◆ **Supplied records**:
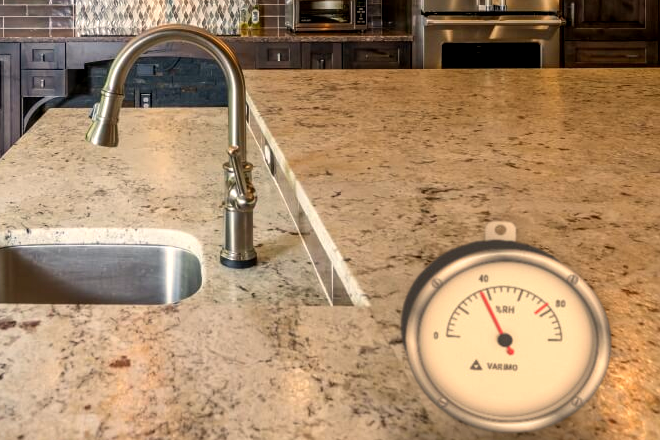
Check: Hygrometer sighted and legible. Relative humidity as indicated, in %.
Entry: 36 %
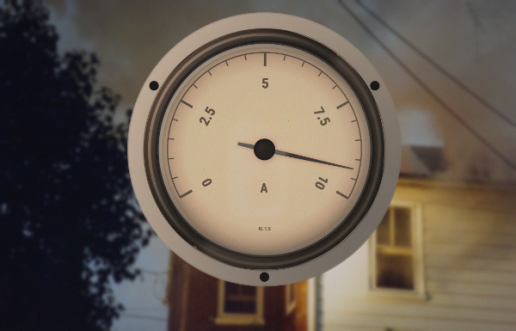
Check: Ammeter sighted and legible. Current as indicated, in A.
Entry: 9.25 A
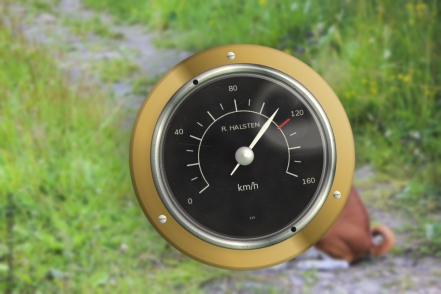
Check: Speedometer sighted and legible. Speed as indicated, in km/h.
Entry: 110 km/h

◆ **Exercise aim**: Which lines in the entries contain the word "legible", counting only matches with the same capitalization? Copy each such line.

◆ **Your solution**:
Check: Hygrometer sighted and legible. Relative humidity as indicated, in %.
Check: Ammeter sighted and legible. Current as indicated, in A.
Check: Speedometer sighted and legible. Speed as indicated, in km/h.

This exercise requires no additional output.